- Born: 1875 Baton Rouge, Louisiana
- Died: March 24, 1954 (aged 78–79) Hillsdale, Missouri, U.S.
- Occupations: Educator, clubwoman

= Arsania Williams =

American educator (1875–1954)

Arsania M. Williams (January 1875 – March 24, 1954) was an American educator and clubwoman based in St. Louis, Missouri. She taught for over fifty years in segregated schools, and was president of the Missouri State Association of Negro Teachers, the Missouri Association of Colored Women, and the St. Louis Association of Colored Women. She held national leadership roles in the National Association of Colored Women (NACW).

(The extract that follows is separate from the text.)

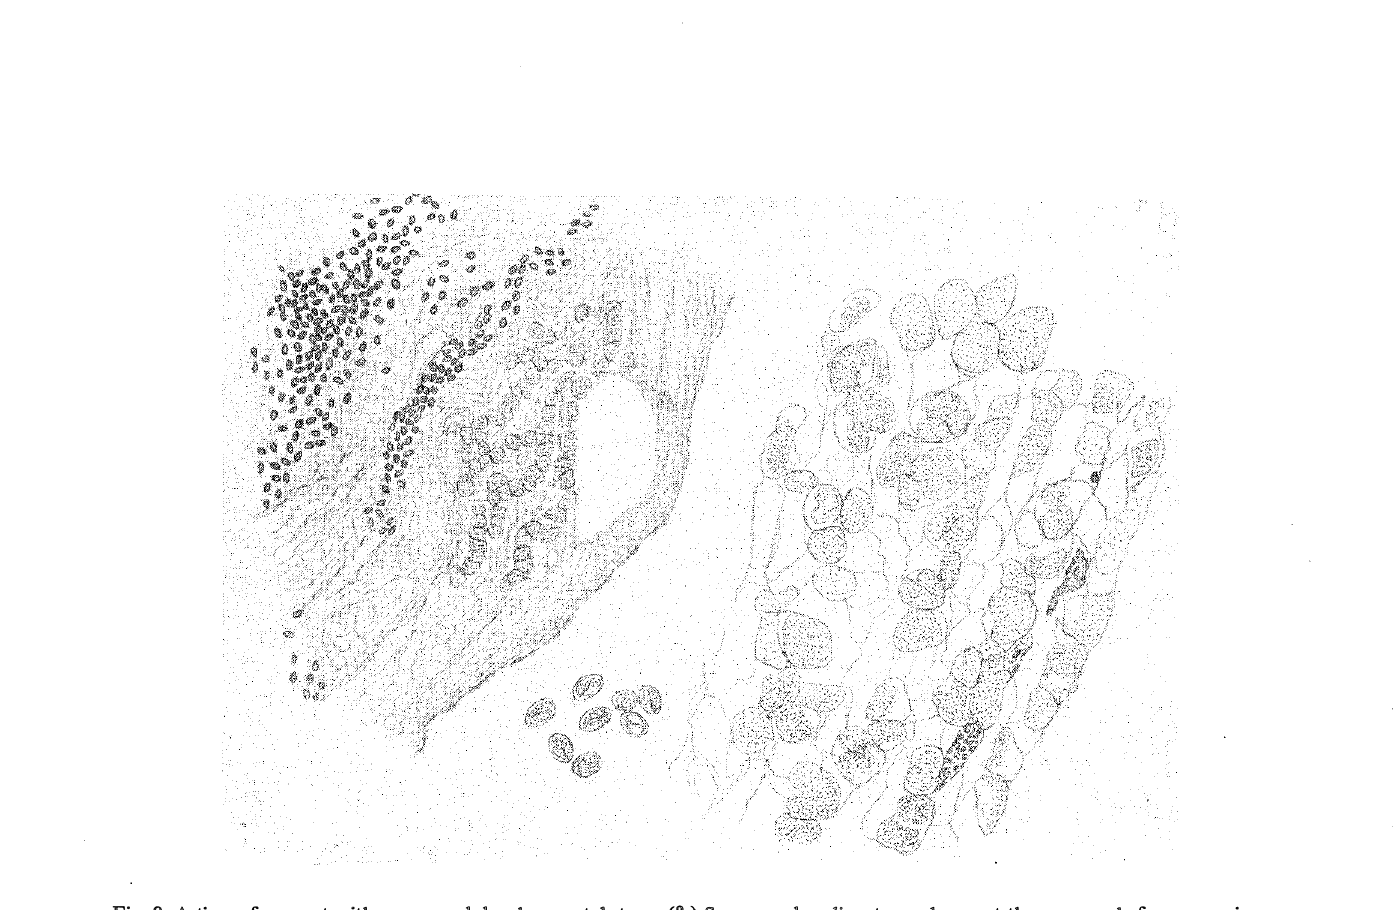
Fig. 8. A tissue fragment with spores and developmental stages(?) Spores and earlier stages shown. at the same scale for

== Early life and education ==
Arsania M. Williams was born in Baton Rouge, Louisiana, the daughter of George Williams and Julia Williams. She was raised in St. Louis, where she graduated from the normal department of Sumner High School, prepared for a career in teaching. As a young teacher, she presented a paper on school discipline at the state teachers' meeting in 1902.

== Career ==
Williams taught for over fifty years in segregated schools, and was honored by the Missouri State Association of Negro Teachers with a distinguished service medal and a banquet in 1940. One of her students was A'Lelia Walker, daughter of Madame C. J. Walker.

In 1904, Williams served on the committee for the proposed Negro Day event at the Louisiana Purchase Exposition in St. Louis. She was first president of the Wheatley Branch of the YWCA in St. Louis, and in that capacity welcomed W. E. B. Du Bois during his visit to the city in 1913. In 1922, she organized the St. Louis Standard Leadership Training School, for Sunday School teachers and other churchworkers. In 1929, she chaired a panel at the annual meeting of the Association for the Study of Negro Life, featuring Carter G. Woodson, Sallie Wyatt Stewart, and Myrtle Foster Cook.

Williams was president of the Missouri State Association of Negro Teachers, the Missouri Association of Colored Women, and the St. Louis Association of Colored Women. On the national level, she held several executive positions with the National Association of Colored Women (NACW), including vice-president, and program chair for the organization's 50th anniversary celebration in 1946.

== Personal life ==
Williams died in 1954, aged 79 years, at a hospital in Hillsdale, Missouri.